The Trust believes that trees and woods are vital to the health and well-being of people in the UK. There is a strong correlation between the quality of the natural environment where people live and their health and well-being. Increasing tree and woodland cover can be seen to reduce the impacts of poor air quality, mitigate some of the effects of a warming climate, particularly in urban areas, and increase the opportunities for people to adopt a healthy lifestyle.
It is little known that the UK is one of the least wooded countries in Europe with woodland cover only 11% (only half of which is native broadleaf woodland) compared to the European average of 44%. Yet the importance of trees and woods has never been more apparent – regulating climate, improving flow and quality of water, reducing air pollution, conserving soil, storing carbon and helping society adapt to climate change.

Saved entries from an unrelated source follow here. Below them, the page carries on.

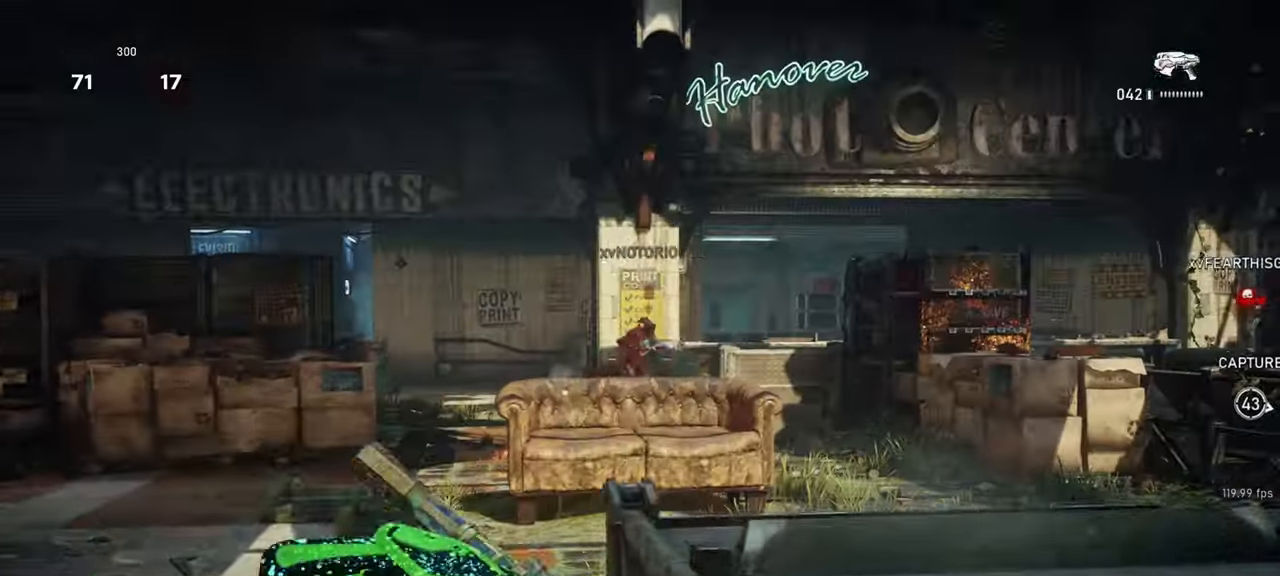
{"keys": ["space", "w"], "mouse": [], "events": [[67, "mouse_left", "up"], [67, "q", "up"], [117, "mouse_left", "down"], [133, "r", "down"], [183, "mouse_left", "up"], [200, "r", "up"], [217, "mouse_right", "up"], [267, "shift", "down"], [417, "a", "down"], [467, "a", "up"], [467, "shift", "up"]]}
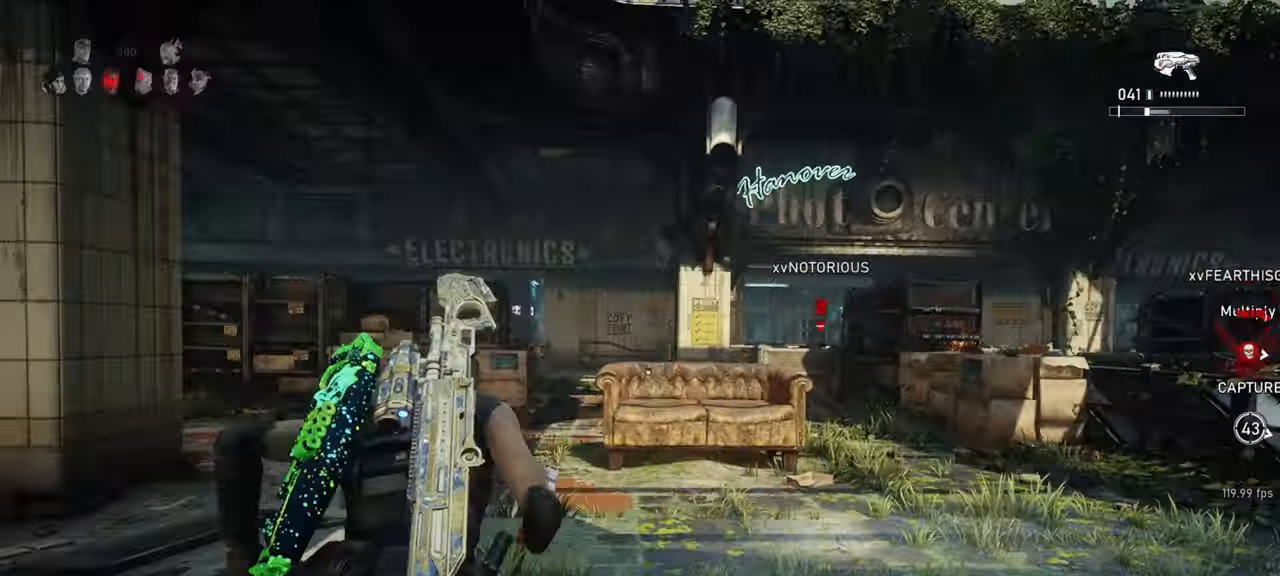
{"keys": ["w"], "mouse": [], "events": [[67, "shift", "down"], [200, "r", "down"], [217, "shift", "up"], [233, "mouse_wheel_down", "down"], [267, "space", "up"], [283, "r", "up"], [417, "mouse_wheel_down", "up"]]}
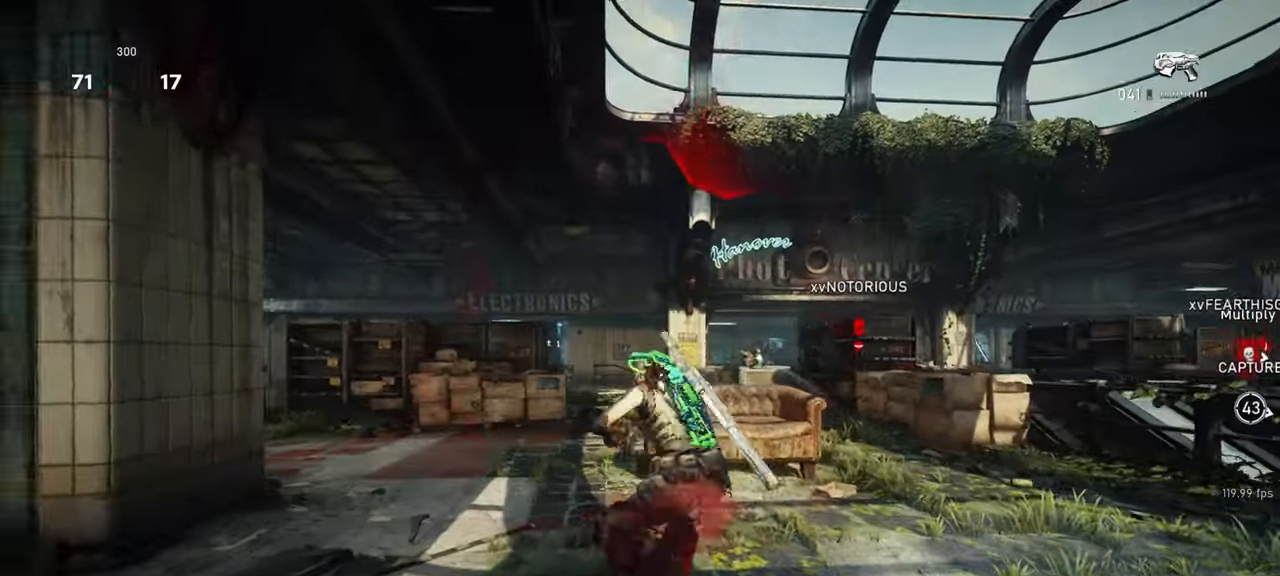
{"keys": ["shift", "space", "w"], "mouse": [], "events": [[267, "space", "down"], [317, "shift", "down"]]}
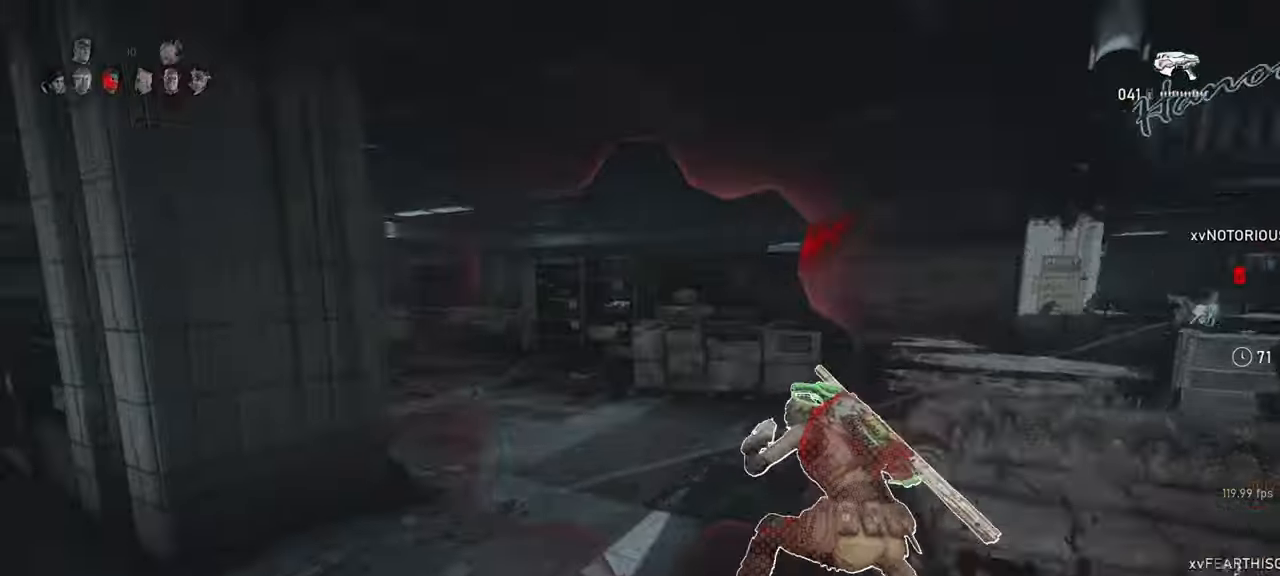
{"keys": ["w"], "mouse": ["wheel_down"], "events": [[83, "shift", "up"], [233, "mouse_wheel_down", "down"], [267, "space", "up"], [483, "mouse_wheel_down", "up"], [500, "mouse_wheel_down", "down"]]}
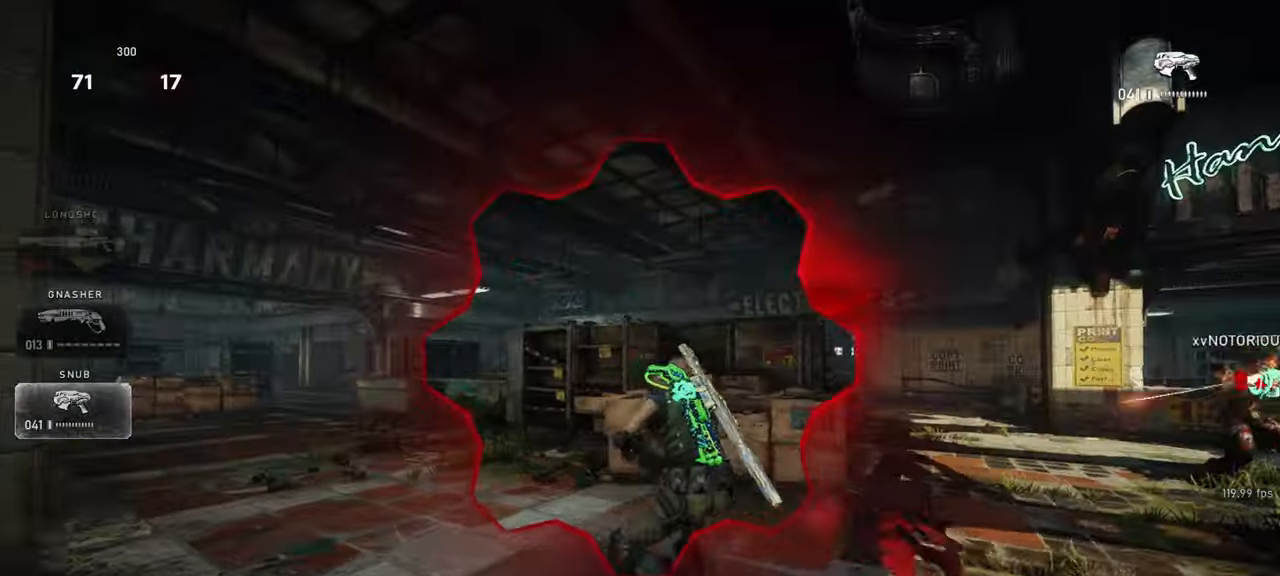
{"keys": ["space", "w"], "mouse": [], "events": [[17, "mouse_wheel_down", "up"], [117, "shift", "down"], [117, "space", "down"], [233, "shift", "up"]]}
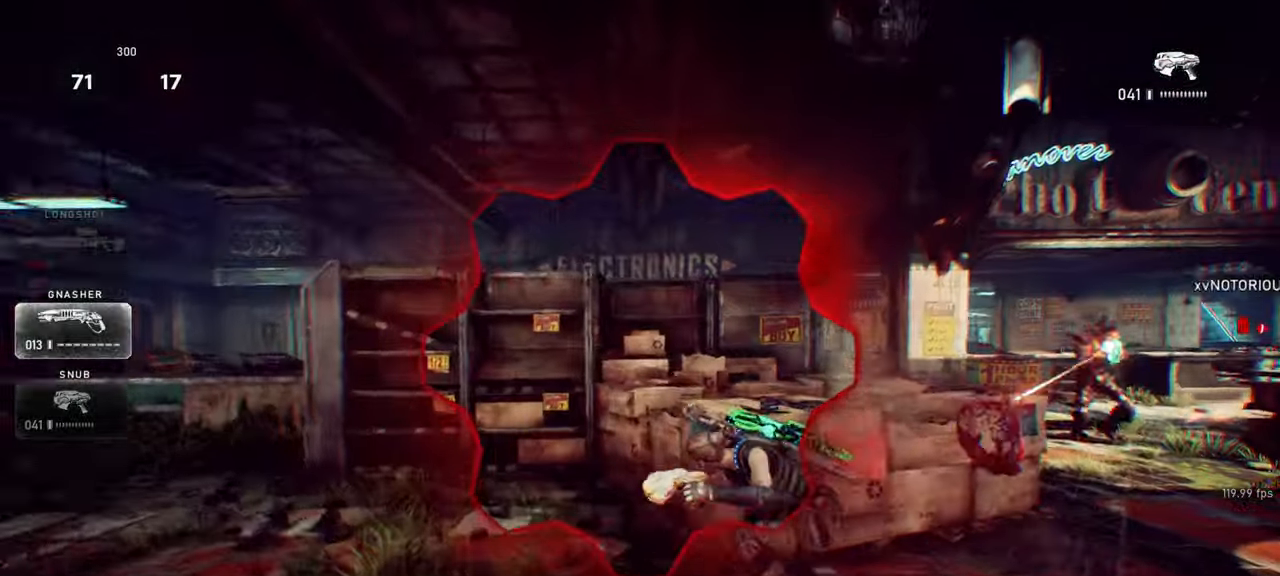
{"keys": ["d"], "mouse": [], "events": [[117, "mouse_wheel_down", "down"], [117, "space", "up"], [317, "d", "down"], [383, "w", "up"], [400, "mouse_wheel_down", "up"]]}
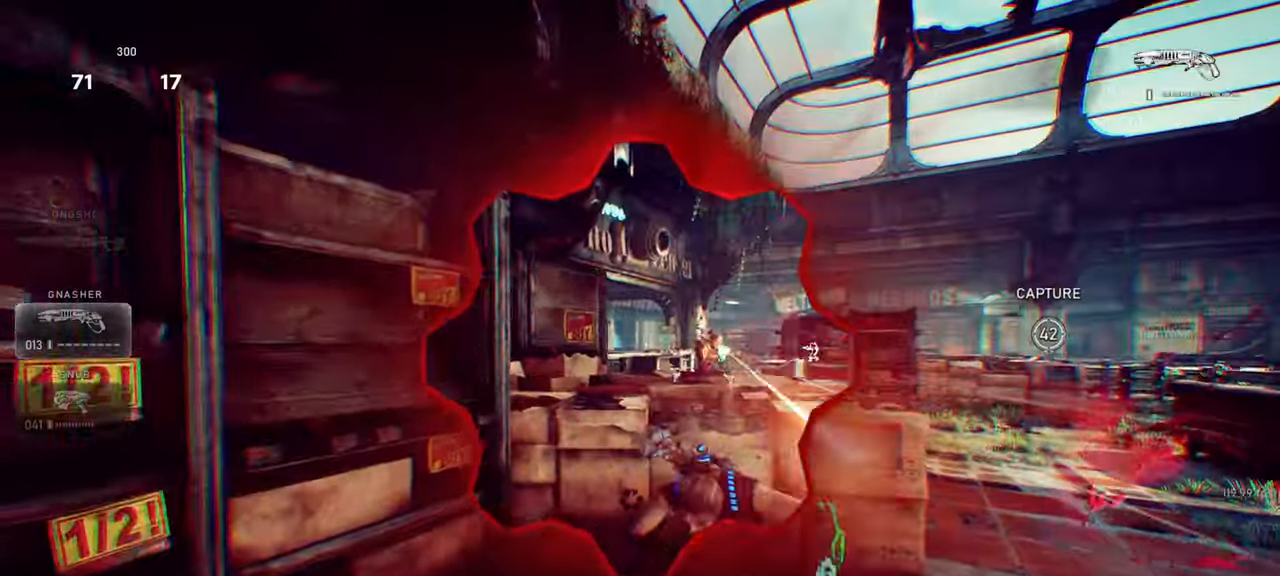
{"keys": ["d"], "mouse": ["right"], "events": [[317, "mouse_right", "down"], [400, "q", "down"], [467, "q", "up"]]}
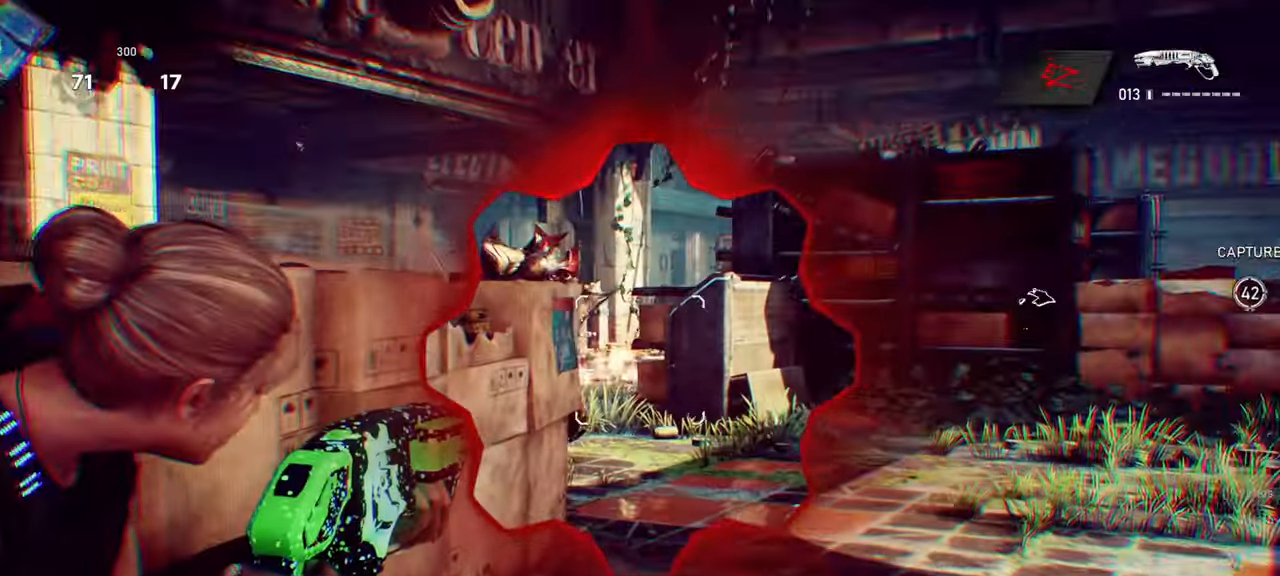
{"keys": ["a"], "mouse": [], "events": [[67, "q", "down"], [150, "q", "up"], [367, "mouse_left", "down"], [450, "a", "down"], [483, "d", "up"], [483, "mouse_right", "up"], [500, "mouse_left", "up"]]}
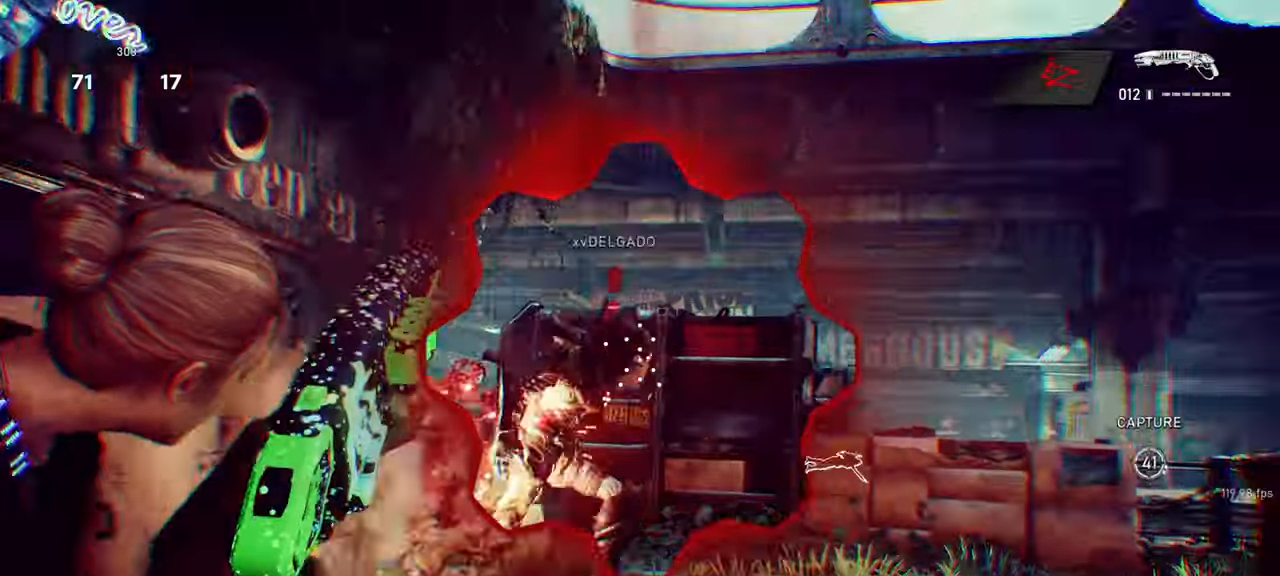
{"keys": [], "mouse": ["right"], "events": [[383, "a", "up"], [450, "mouse_right", "down"]]}
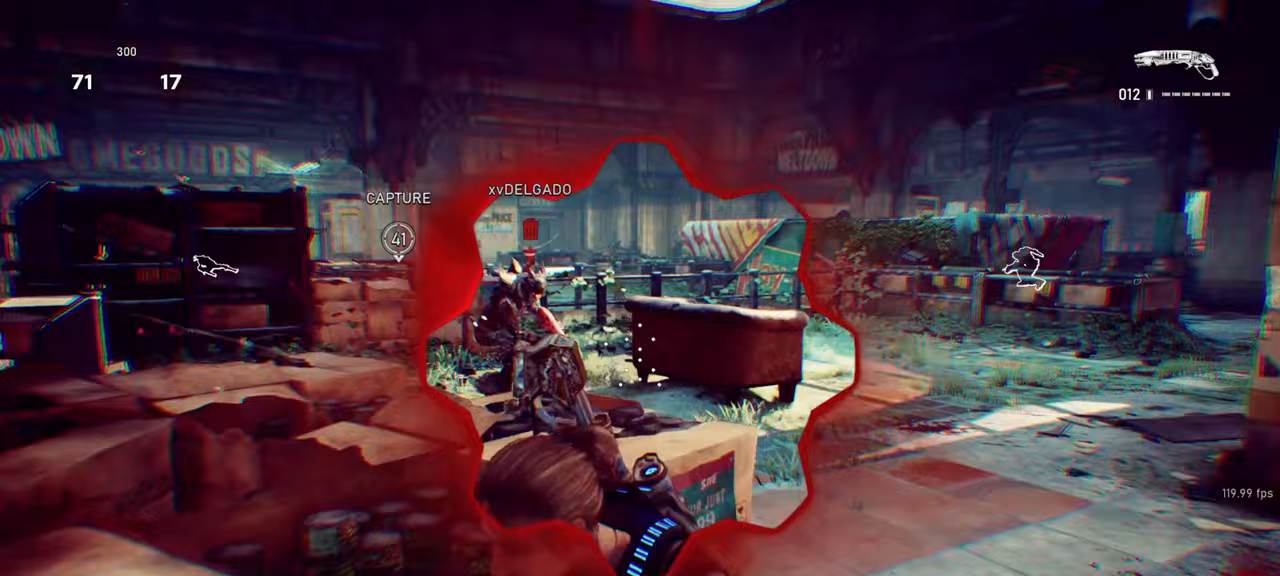
{"keys": ["a", "s"], "mouse": ["left", "right"], "events": [[50, "a", "down"], [83, "s", "down"], [333, "mouse_left", "down"]]}
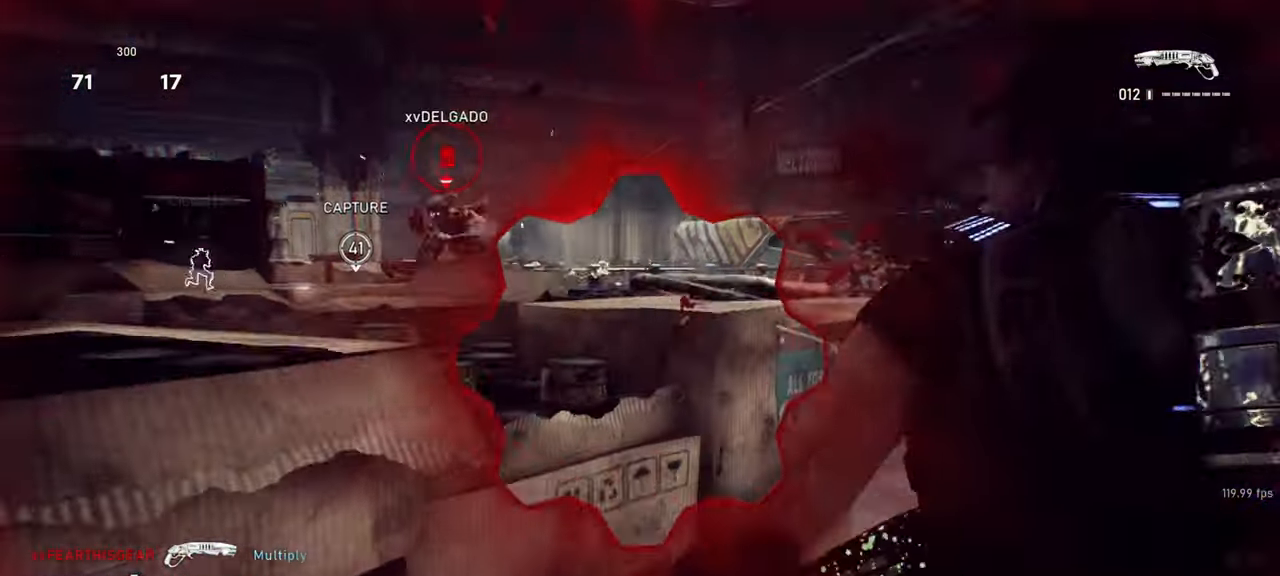
{"keys": ["shift"], "mouse": [], "events": [[17, "mouse_left", "up"], [17, "s", "up"], [33, "a", "up"], [50, "mouse_right", "up"], [250, "space", "down"], [283, "mouse_wheel_down", "down"], [283, "shift", "down"], [317, "space", "up"], [417, "space", "down"], [467, "mouse_wheel_down", "up"], [483, "mouse_wheel_down", "down"], [483, "space", "up"], [500, "mouse_wheel_down", "up"]]}
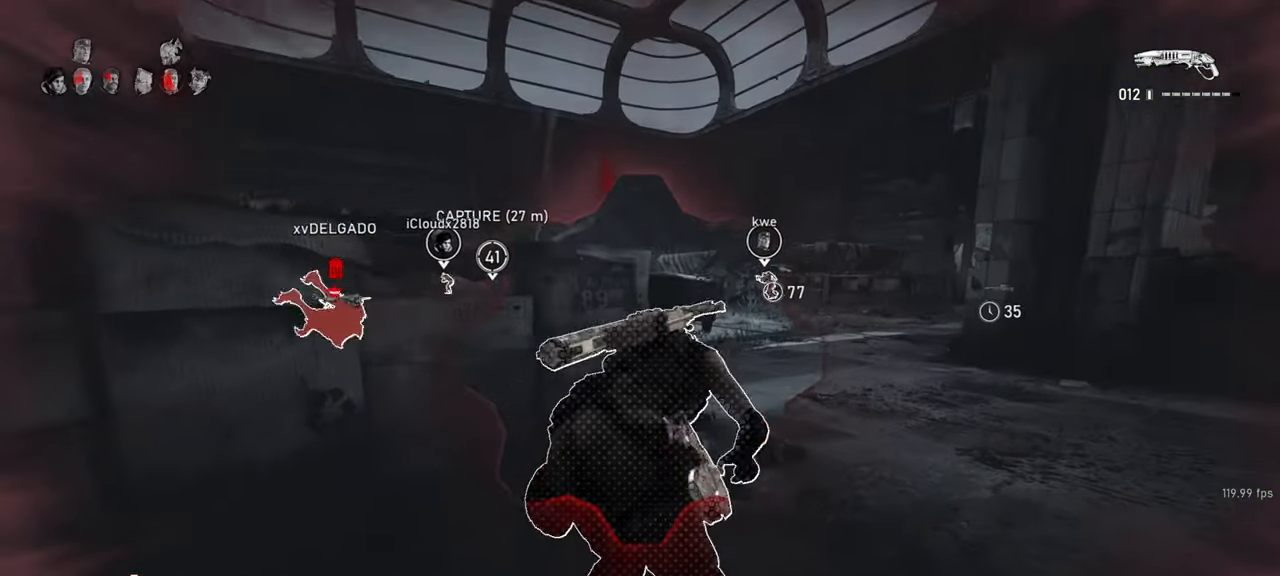
{"keys": ["a", "shift"], "mouse": ["wheel_down"], "events": [[50, "mouse_wheel_down", "down"], [83, "space", "down"], [150, "space", "up"], [233, "mouse_wheel_down", "up"], [267, "space", "down"], [283, "mouse_wheel_down", "down"], [283, "s", "down"], [333, "space", "up"], [367, "a", "down"], [433, "space", "down"], [450, "mouse_wheel_down", "up"], [467, "mouse_wheel_down", "down"], [467, "s", "up"], [483, "mouse_wheel_down", "up"], [500, "mouse_wheel_down", "down"], [500, "space", "up"]]}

Dr Hilary Allison, the Woodland Trust’s Policy Director explains: “Unhealthy lifestyles and the impact of climate change on the places where we live can both be tackled by increasing the amount of woods and trees especially in urban areas where most of us live and can help the bottom line as well.”
Trees and woodlands are clearly coming to the fore of government thinking, as highlighted by Forestry Minister Huw Irranca-Davies MP recently announcing the Government’s Low Carbon Transition Plan, which supports a drive to create 10,000 hectares of woodland per annum for 15 years, which would†lock up†50m tonnes of carbon dioxide by 2050.
The Woodland Trust hopes this will prove to be the beginning of a long term strategy to include trees and woodland as an integral part of government planning with regard to climate change. And with the forthcoming Copenhagen summit in December the Trust would like the document to provide a timely reminder as to the importance of trees and woods on so many levels.